__Description of the task__: Could you write out the records exactly as they are given?

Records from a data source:
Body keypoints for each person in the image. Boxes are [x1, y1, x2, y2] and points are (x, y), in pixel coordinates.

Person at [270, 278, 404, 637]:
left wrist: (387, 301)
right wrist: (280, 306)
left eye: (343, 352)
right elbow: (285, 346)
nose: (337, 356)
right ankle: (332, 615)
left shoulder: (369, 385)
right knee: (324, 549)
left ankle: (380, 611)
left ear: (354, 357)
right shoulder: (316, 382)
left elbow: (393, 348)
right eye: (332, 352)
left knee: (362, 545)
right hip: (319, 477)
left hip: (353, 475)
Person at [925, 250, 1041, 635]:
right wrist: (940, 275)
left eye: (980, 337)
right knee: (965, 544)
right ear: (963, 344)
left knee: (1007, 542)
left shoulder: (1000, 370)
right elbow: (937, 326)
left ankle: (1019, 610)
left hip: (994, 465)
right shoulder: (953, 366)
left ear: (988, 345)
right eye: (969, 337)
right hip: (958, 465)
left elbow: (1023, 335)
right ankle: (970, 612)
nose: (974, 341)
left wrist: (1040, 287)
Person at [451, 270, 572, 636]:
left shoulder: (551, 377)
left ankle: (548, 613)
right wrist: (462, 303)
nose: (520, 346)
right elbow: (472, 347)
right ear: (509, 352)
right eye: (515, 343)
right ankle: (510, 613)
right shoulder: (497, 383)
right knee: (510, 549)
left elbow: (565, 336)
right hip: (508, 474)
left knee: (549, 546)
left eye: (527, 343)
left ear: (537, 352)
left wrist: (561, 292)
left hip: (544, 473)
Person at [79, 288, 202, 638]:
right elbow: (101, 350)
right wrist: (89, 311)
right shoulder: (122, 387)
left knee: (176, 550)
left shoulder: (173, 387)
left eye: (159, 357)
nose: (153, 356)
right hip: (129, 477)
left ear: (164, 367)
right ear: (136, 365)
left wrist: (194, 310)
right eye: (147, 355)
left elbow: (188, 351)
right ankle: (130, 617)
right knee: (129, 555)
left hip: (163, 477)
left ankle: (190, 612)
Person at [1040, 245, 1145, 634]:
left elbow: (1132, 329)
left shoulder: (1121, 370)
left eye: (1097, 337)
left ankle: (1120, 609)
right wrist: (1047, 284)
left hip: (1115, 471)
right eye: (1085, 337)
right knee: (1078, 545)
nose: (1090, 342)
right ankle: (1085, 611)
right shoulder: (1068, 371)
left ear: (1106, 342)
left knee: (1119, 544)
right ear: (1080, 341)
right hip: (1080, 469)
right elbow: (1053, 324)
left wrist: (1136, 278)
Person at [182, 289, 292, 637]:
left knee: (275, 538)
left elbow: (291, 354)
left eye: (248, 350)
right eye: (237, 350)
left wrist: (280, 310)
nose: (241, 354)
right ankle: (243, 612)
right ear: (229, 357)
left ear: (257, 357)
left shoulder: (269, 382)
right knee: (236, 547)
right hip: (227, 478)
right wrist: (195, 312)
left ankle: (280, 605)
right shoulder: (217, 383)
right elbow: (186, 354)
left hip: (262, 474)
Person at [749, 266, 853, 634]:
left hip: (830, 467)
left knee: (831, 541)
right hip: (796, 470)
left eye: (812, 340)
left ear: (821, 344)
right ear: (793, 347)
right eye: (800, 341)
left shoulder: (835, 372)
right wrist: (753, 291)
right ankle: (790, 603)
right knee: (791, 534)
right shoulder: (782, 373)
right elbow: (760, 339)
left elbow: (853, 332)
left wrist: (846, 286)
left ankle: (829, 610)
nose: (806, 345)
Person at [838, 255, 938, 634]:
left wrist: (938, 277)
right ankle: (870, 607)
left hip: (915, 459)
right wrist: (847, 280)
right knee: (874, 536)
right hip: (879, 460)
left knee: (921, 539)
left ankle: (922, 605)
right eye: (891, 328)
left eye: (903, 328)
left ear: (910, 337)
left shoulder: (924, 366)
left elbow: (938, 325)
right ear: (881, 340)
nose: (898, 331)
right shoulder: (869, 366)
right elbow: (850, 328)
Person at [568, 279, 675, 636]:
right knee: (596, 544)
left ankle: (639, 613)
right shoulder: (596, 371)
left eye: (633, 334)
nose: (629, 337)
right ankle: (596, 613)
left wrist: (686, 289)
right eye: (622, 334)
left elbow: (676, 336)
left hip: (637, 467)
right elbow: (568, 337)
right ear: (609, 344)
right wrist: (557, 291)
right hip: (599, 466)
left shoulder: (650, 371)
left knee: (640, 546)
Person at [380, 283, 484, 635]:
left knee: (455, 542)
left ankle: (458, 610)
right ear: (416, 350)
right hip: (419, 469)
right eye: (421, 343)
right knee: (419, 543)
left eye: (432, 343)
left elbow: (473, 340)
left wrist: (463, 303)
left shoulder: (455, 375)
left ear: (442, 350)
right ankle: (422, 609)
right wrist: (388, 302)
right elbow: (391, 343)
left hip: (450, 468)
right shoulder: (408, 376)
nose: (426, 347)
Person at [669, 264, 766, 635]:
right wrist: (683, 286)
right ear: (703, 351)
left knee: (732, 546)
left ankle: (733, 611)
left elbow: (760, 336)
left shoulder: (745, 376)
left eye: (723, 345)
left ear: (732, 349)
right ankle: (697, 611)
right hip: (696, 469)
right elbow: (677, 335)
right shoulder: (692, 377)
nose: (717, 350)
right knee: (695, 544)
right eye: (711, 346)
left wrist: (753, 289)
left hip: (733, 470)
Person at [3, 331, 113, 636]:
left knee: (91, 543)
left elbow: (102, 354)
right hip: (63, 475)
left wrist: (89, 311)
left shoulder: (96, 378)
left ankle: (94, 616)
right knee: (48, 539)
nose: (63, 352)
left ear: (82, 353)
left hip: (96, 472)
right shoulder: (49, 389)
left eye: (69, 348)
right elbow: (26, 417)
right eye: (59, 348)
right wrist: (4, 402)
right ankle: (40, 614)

__Task solution__:
Body keypoints for each person in the image. Boxes are [x1, y1, x2, y2] and points are (x, y), in pixel coordinates.

Person at [270, 278, 404, 637]:
left wrist: (387, 301)
right wrist: (280, 306)
left eye: (343, 352)
right elbow: (285, 346)
nose: (337, 356)
right ankle: (332, 615)
left shoulder: (369, 385)
right knee: (324, 549)
left ankle: (380, 611)
left ear: (354, 357)
right shoulder: (316, 382)
left elbow: (393, 348)
right eye: (332, 352)
left knee: (362, 545)
right hip: (319, 477)
left hip: (353, 475)
Person at [925, 250, 1041, 635]:
right wrist: (940, 275)
left eye: (980, 337)
right knee: (965, 544)
right ear: (963, 344)
left knee: (1007, 542)
left shoulder: (1000, 370)
right elbow: (937, 326)
left ankle: (1019, 610)
left hip: (994, 465)
right shoulder: (953, 366)
left ear: (988, 345)
right eye: (969, 337)
right hip: (958, 465)
left elbow: (1023, 335)
right ankle: (970, 612)
nose: (974, 341)
left wrist: (1040, 287)
Person at [451, 270, 572, 636]:
left shoulder: (551, 377)
left ankle: (548, 613)
right wrist: (462, 303)
nose: (520, 346)
right elbow: (472, 347)
right ear: (509, 352)
right eye: (515, 343)
right ankle: (510, 613)
right shoulder: (497, 383)
right knee: (510, 549)
left elbow: (565, 336)
right hip: (508, 474)
left knee: (549, 546)
left eye: (527, 343)
left ear: (537, 352)
left wrist: (561, 292)
left hip: (544, 473)
Person at [79, 288, 202, 638]:
right elbow: (101, 350)
right wrist: (89, 311)
right shoulder: (122, 387)
left knee: (176, 550)
left shoulder: (173, 387)
left eye: (159, 357)
nose: (153, 356)
right hip: (129, 477)
left ear: (164, 367)
right ear: (136, 365)
left wrist: (194, 310)
right eye: (147, 355)
left elbow: (188, 351)
right ankle: (130, 617)
right knee: (129, 555)
left hip: (163, 477)
left ankle: (190, 612)
Person at [1040, 245, 1145, 634]:
left elbow: (1132, 329)
left shoulder: (1121, 370)
left eye: (1097, 337)
left ankle: (1120, 609)
right wrist: (1047, 284)
left hip: (1115, 471)
right eye: (1085, 337)
right knee: (1078, 545)
nose: (1090, 342)
right ankle: (1085, 611)
right shoulder: (1068, 371)
left ear: (1106, 342)
left knee: (1119, 544)
right ear: (1080, 341)
right hip: (1080, 469)
right elbow: (1053, 324)
left wrist: (1136, 278)
Person at [182, 289, 292, 637]:
left knee: (275, 538)
left elbow: (291, 354)
left eye: (248, 350)
right eye: (237, 350)
left wrist: (280, 310)
nose: (241, 354)
right ankle: (243, 612)
right ear: (229, 357)
left ear: (257, 357)
left shoulder: (269, 382)
right knee: (236, 547)
right hip: (227, 478)
right wrist: (195, 312)
left ankle: (280, 605)
right shoulder: (217, 383)
right elbow: (186, 354)
left hip: (262, 474)
Person at [749, 266, 853, 634]:
left hip: (830, 467)
left knee: (831, 541)
right hip: (796, 470)
left eye: (812, 340)
left ear: (821, 344)
right ear: (793, 347)
right eye: (800, 341)
left shoulder: (835, 372)
right wrist: (753, 291)
right ankle: (790, 603)
right knee: (791, 534)
right shoulder: (782, 373)
right elbow: (760, 339)
left elbow: (853, 332)
left wrist: (846, 286)
left ankle: (829, 610)
nose: (806, 345)
Person at [838, 255, 938, 634]:
left wrist: (938, 277)
right ankle: (870, 607)
left hip: (915, 459)
right wrist: (847, 280)
right knee: (874, 536)
right hip: (879, 460)
left knee: (921, 539)
left ankle: (922, 605)
right eye: (891, 328)
left eye: (903, 328)
left ear: (910, 337)
left shoulder: (924, 366)
left elbow: (938, 325)
right ear: (881, 340)
nose: (898, 331)
right shoulder: (869, 366)
right elbow: (850, 328)
Person at [568, 279, 675, 636]:
right knee: (596, 544)
left ankle: (639, 613)
right shoulder: (596, 371)
left eye: (633, 334)
nose: (629, 337)
right ankle: (596, 613)
left wrist: (686, 289)
right eye: (622, 334)
left elbow: (676, 336)
left hip: (637, 467)
right elbow: (568, 337)
right ear: (609, 344)
right wrist: (557, 291)
right hip: (599, 466)
left shoulder: (650, 371)
left knee: (640, 546)
Person at [380, 283, 484, 635]:
left knee: (455, 542)
left ankle: (458, 610)
right ear: (416, 350)
right hip: (419, 469)
right eye: (421, 343)
right knee: (419, 543)
left eye: (432, 343)
left elbow: (473, 340)
left wrist: (463, 303)
left shoulder: (455, 375)
left ear: (442, 350)
right ankle: (422, 609)
right wrist: (388, 302)
right elbow: (391, 343)
left hip: (450, 468)
right shoulder: (408, 376)
nose: (426, 347)
Person at [669, 264, 766, 635]:
right wrist: (683, 286)
right ear: (703, 351)
left knee: (732, 546)
left ankle: (733, 611)
left elbow: (760, 336)
left shoulder: (745, 376)
left eye: (723, 345)
left ear: (732, 349)
right ankle: (697, 611)
right hip: (696, 469)
right elbow: (677, 335)
right shoulder: (692, 377)
nose: (717, 350)
right knee: (695, 544)
right eye: (711, 346)
left wrist: (753, 289)
left hip: (733, 470)
Person at [3, 331, 113, 636]:
left knee: (91, 543)
left elbow: (102, 354)
right hip: (63, 475)
left wrist: (89, 311)
left shoulder: (96, 378)
left ankle: (94, 616)
right knee: (48, 539)
nose: (63, 352)
left ear: (82, 353)
left hip: (96, 472)
right shoulder: (49, 389)
left eye: (69, 348)
right elbow: (26, 417)
right eye: (59, 348)
right wrist: (4, 402)
right ankle: (40, 614)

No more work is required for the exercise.